> [Description of the task]
In the data below, find every line with the word "Figure" and copy it out.

> [Given records]
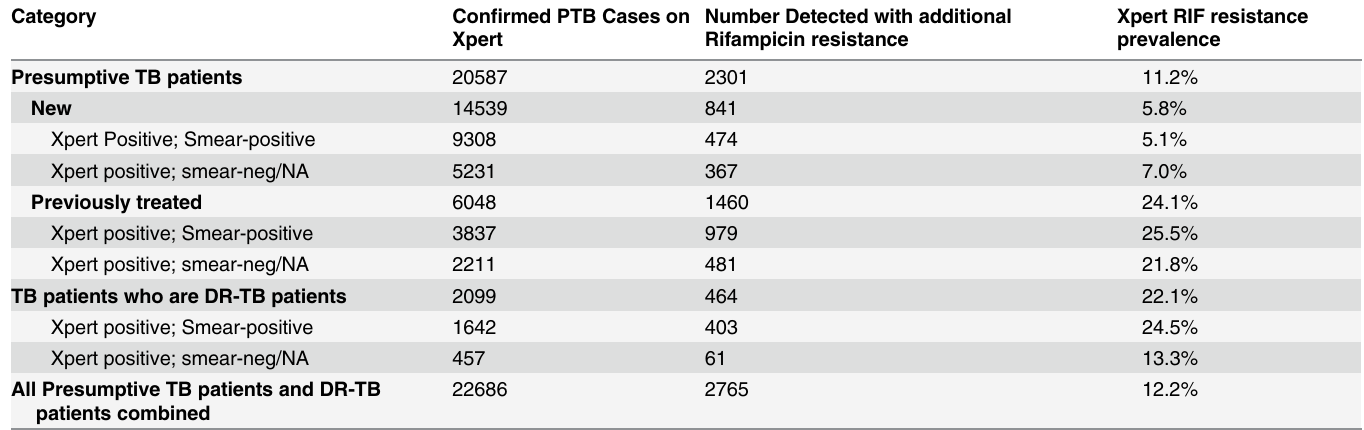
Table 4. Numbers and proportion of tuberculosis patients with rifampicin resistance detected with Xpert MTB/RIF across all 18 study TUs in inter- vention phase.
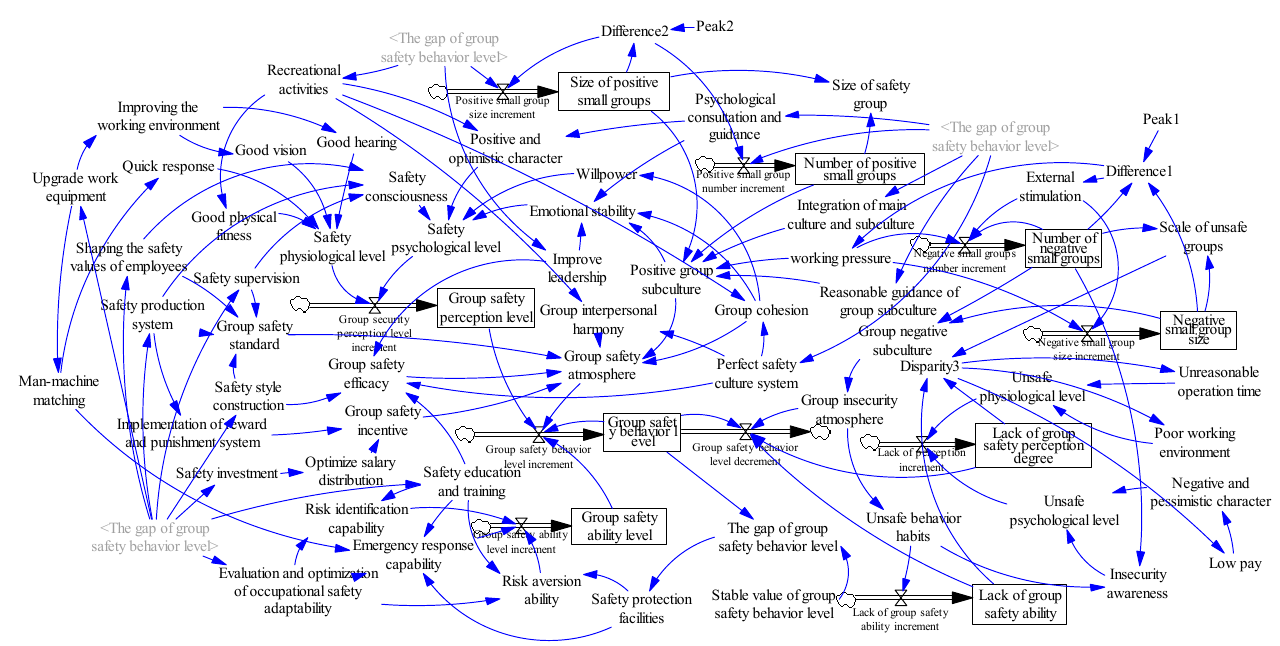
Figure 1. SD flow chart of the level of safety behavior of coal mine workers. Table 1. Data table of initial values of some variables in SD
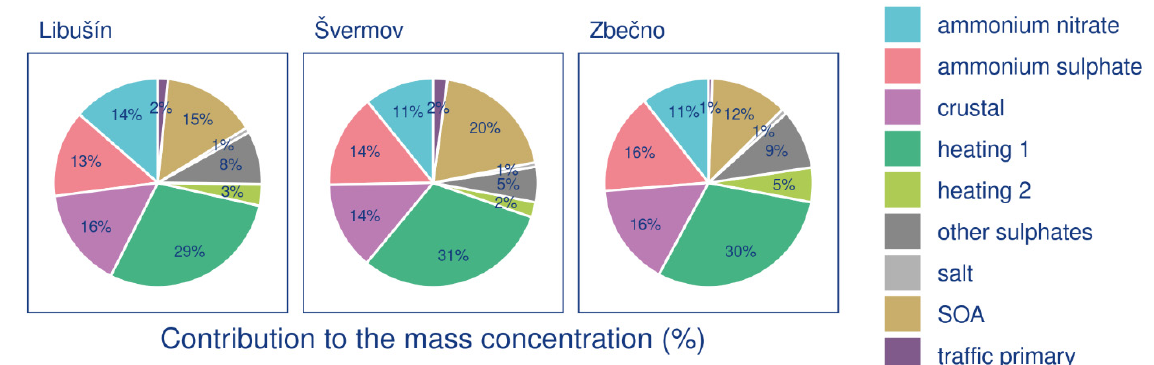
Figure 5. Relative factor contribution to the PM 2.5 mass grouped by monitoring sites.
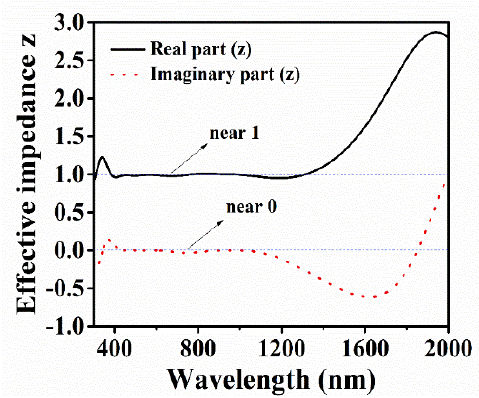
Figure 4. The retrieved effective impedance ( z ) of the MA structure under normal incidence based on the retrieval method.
==
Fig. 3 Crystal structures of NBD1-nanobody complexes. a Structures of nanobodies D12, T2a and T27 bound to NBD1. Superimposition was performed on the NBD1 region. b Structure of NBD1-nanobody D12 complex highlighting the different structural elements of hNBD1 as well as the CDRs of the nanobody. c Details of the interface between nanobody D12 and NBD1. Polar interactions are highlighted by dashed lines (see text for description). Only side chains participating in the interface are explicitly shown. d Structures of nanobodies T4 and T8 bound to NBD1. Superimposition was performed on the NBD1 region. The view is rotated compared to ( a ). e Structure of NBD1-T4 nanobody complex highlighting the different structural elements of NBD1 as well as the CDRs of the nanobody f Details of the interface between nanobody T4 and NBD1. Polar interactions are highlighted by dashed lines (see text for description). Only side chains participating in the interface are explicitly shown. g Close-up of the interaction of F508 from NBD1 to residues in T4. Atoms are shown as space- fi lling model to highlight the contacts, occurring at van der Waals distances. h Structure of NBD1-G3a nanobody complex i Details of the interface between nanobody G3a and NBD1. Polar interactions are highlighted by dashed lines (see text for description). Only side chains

> [Task answer]
Figure 1. SD flow chart of the level of safety behavior of coal mine workers. Table 1. Data table of initial values of some variables in SD
Figure 5. Relative factor contribution to the PM 2.5 mass grouped by monitoring sites.
Figure 4. The retrieved effective impedance ( z ) of the MA structure under normal incidence based on the retrieval method.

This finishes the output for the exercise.